++++ EXERCISE TEXT ++++

Once deployed, trigger via CLI using the full workflow-slug/task-name format:

Terminal
render workflows tasks start <your-workflow-slug>/summarizePRs \
--input='[{"userId":"alice","owner":"octocat","repo":"Hello-World"}]'

You can also trigger tasks from the Render Dashboard → your workflow service → Tasks.

Output
{
"repository": "octocat/Hello-World",
"prsAnalyzed": [
"#42: Refactor authentication middleware",
"#38: Add rate limiting to public endpoints",
"#35: Update dependencies",
"#31: Fix memory leak in background worker",
"#28: Improve error messages"
],
"summary": "**PR #42 — Refactor authentication middleware**\nThis change restructures how the app handles user login and session management. It has generated significant discussion with 14 review comments, suggesting the team has been actively working through the design. The back-and-forth looks mostly resolved, so this one appears close to ready.\n\n**PR #38 — Add rate limiting to public endpoints**\nThis pull request introduces guardrails to prevent API abuse on the public-facing routes. There are 9 comments, mostly around configuration choices for the limits. It still seems to have a few open questions that need resolution before merging."
}
Wrong connection name in executeTool
  • Symptom: [not_found] connection not found for the given key
  • Cause: The connector field in executeTool is set to the generic provider type (e.g. "github") instead of the actual connection name from the Scalekit Dashboard
  • Fix: Set connector to the full connection name (e.g. github-qkHFhMip). Store it in GITHUB_CONNECTION_NAME and reference that variable everywhere.

++++

● TASK DETAILS
Repeat the passage from the workflow documentation above verbatim, starting at "Once deployed, trigger" and ending at "service → Tasks.".

++++ RAW DATA ++++

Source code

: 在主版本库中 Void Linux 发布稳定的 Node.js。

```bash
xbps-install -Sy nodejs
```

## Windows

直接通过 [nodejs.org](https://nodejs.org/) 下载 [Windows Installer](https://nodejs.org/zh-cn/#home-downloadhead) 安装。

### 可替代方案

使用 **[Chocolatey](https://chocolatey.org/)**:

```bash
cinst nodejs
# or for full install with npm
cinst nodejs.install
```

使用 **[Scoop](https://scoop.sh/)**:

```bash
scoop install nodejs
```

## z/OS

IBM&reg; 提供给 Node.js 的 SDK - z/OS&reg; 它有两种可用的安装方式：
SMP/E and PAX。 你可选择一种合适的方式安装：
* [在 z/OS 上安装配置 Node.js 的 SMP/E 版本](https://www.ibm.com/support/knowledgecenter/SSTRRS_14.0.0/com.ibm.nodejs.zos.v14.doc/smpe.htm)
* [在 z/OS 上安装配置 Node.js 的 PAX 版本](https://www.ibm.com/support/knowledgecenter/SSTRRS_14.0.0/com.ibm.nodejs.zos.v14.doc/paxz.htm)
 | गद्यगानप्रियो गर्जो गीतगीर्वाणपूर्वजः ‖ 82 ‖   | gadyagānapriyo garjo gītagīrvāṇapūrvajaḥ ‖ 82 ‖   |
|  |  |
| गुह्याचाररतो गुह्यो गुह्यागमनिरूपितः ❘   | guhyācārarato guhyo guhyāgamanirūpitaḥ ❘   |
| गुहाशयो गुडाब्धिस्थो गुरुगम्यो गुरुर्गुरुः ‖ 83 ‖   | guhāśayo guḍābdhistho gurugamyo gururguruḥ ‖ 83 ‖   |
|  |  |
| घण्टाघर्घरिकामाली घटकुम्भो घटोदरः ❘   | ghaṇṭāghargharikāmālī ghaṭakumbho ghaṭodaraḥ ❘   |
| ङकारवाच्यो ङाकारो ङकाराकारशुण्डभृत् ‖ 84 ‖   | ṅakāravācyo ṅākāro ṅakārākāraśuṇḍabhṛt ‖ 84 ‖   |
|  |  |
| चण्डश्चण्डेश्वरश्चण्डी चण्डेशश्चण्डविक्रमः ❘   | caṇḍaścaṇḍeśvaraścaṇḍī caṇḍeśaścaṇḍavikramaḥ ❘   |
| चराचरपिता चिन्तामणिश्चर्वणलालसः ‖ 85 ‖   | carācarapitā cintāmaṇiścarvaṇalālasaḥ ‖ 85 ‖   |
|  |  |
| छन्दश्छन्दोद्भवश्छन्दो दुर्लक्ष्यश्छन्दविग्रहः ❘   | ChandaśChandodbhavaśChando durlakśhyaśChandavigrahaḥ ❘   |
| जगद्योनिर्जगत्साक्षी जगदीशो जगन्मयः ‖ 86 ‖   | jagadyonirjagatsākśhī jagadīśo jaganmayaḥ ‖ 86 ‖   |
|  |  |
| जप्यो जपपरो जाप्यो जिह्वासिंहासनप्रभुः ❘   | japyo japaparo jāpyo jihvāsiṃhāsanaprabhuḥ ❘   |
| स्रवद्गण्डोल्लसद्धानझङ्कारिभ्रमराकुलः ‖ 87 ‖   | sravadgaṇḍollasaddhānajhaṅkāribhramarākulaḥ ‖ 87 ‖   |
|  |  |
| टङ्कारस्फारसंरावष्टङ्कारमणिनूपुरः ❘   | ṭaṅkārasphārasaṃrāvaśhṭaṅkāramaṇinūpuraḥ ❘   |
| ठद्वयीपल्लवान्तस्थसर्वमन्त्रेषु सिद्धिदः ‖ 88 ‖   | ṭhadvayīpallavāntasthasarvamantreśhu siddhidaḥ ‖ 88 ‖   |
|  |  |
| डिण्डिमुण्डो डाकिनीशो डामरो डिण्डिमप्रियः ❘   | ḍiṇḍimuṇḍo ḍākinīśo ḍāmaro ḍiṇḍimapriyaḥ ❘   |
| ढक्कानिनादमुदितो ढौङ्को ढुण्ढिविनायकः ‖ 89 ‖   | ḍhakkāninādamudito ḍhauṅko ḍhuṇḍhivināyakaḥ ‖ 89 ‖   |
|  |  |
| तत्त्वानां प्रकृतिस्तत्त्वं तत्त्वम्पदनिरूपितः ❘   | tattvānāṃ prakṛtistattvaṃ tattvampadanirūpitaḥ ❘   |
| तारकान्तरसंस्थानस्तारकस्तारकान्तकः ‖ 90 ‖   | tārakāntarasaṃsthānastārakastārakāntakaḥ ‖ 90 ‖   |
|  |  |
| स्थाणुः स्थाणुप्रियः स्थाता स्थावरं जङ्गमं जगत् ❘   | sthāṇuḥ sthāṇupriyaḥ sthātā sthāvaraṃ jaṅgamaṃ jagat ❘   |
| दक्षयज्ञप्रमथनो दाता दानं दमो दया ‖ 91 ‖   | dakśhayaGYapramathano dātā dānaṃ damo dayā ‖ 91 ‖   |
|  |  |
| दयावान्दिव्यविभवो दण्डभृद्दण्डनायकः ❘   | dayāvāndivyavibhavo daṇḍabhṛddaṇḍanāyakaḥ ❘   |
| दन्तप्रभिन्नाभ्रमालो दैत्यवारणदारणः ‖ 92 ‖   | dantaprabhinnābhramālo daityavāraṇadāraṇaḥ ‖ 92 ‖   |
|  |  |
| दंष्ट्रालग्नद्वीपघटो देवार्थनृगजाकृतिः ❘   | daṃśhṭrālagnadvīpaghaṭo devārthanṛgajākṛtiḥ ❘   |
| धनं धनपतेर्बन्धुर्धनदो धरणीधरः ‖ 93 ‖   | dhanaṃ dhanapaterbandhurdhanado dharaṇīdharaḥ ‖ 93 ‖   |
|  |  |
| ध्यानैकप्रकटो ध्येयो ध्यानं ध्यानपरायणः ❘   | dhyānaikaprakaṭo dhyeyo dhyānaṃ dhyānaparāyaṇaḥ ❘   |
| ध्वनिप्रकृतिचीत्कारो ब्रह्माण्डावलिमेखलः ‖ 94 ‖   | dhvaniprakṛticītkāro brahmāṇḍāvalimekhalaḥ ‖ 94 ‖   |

++++

● ANSWER SPACE
Once deployed, trigger via CLI using the full workflow-slug/task-name format:

Terminal
render workflows tasks start <your-workflow-slug>/summarizePRs \
--input='[{"userId":"alice","owner":"octocat","repo":"Hello-World"}]'

You can also trigger tasks from the Render Dashboard → your workflow service → Tasks.